Еще долго я сижу, уставившись в пространство перед собой и пытаясь осмыслить происходящее, пока ночь за окном вступает в свои права. Я сижу, а чернота за окном густеет. Я сижу, а за окном начинается дождь. Лишь спустя много, много часов я наконец понимаю, что буду делать дальше. Недели, прошедшие с того дня, когда я впервые перешагнула порог «Розового коттеджа» и увидела огромные фотопортреты Джона, неизбежно вели меня к этому решению. Фрагменты головоломки сложились в одно, и теперь я вижу перед собой свою цель.
Я беру в руки телефон. Мне сложно собраться с силами, но я делаю глубокий вдох и наконец набираю номер Буна.
– Кит?.. – Голос у него сонный; похоже, я его разбудила. – Ты время видела? У тебя что-то случилось?

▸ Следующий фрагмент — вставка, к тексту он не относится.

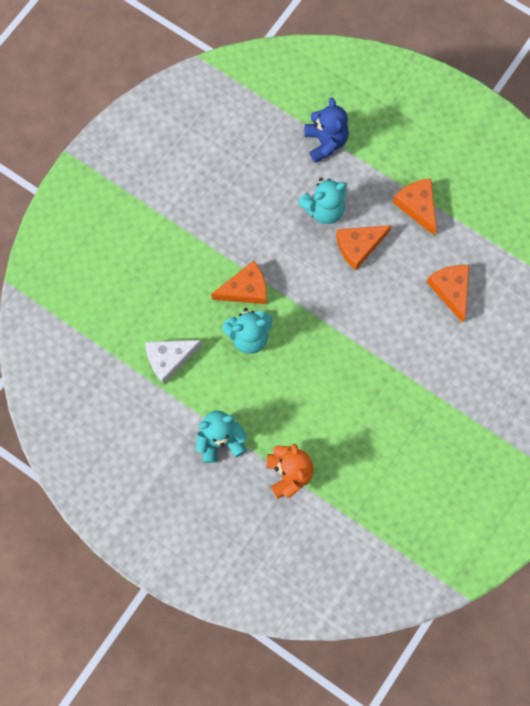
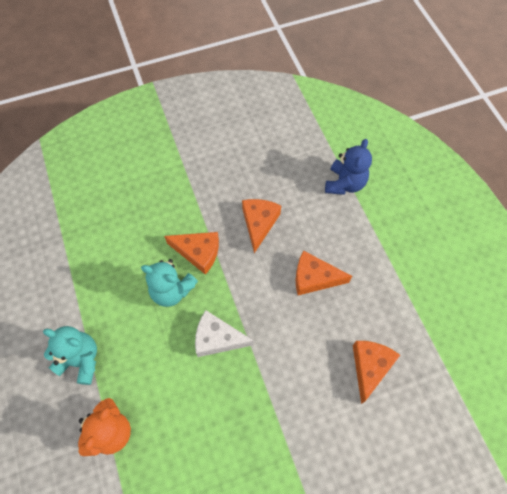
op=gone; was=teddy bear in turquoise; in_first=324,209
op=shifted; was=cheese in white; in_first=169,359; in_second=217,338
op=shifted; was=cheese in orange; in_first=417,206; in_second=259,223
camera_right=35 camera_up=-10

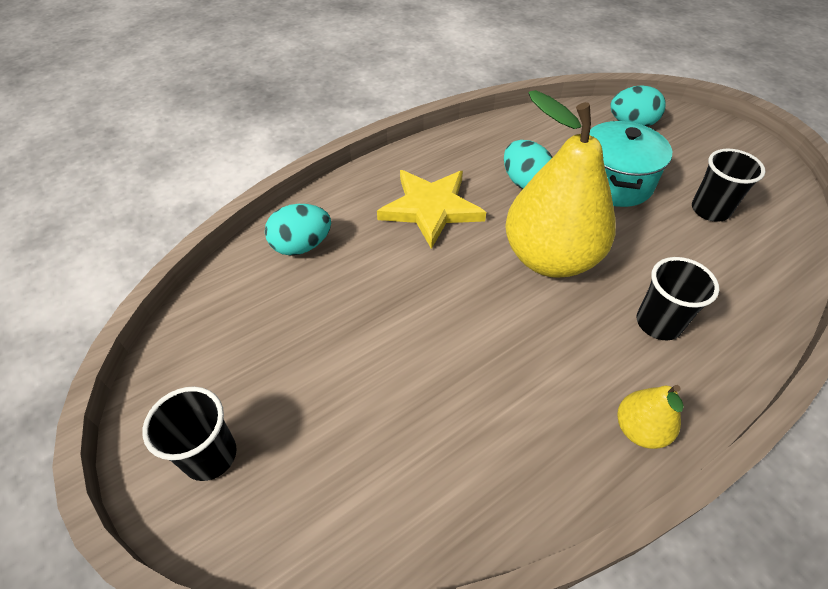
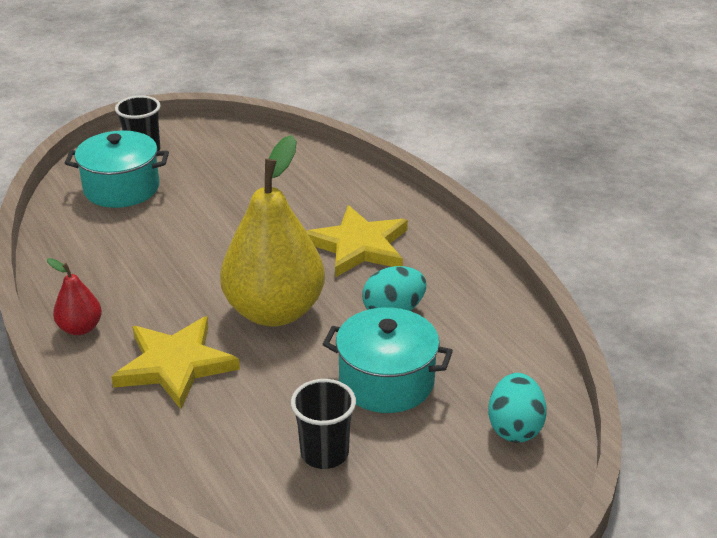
op=gone; was=egg in turquoise; in_first=301,246
op=new; now=pot in turquoise; in_second=121,188
op=swapped; was=cup in black; now=star in yellow; in_first=658,323; in_second=175,365
op=repainted; was=pear in yellow; now=pear in red; in_first=639,429; in_second=80,328
camera_right=95 camera_up=-15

– Да, Бун, случилось. Нам нужно срочно увидеться. Я должна кое-что тебе показать.
Дейзи
За шесть дней до убийства
В «Стеклянный дом» к Ванессе, пригласившей ее на поздний ланч, Дейзи ехала в крайнем раздражении. Была пятница – день, когда в «Розовый коттедж» приходила уборщица, – поэтому Дейзи нужно было куда-то уехать, но на самом деле она предпочла бы остаться в постели, чтобы дать отдых отекшим ногам. Через два дня ее беременности исполнялось тридцать пять недель, и Дейзи казалось, что весь мир вступил в молчаливый заговор с целью причинить ей максимальные неудобства. Ей жутко некомфортно в собственном теле. Ее с прошлой недели не отпускает письмо с изображением куклы Чаки. А странное поведение Джона? И еще это тревожное ощущение, будто за ней кто-то следит…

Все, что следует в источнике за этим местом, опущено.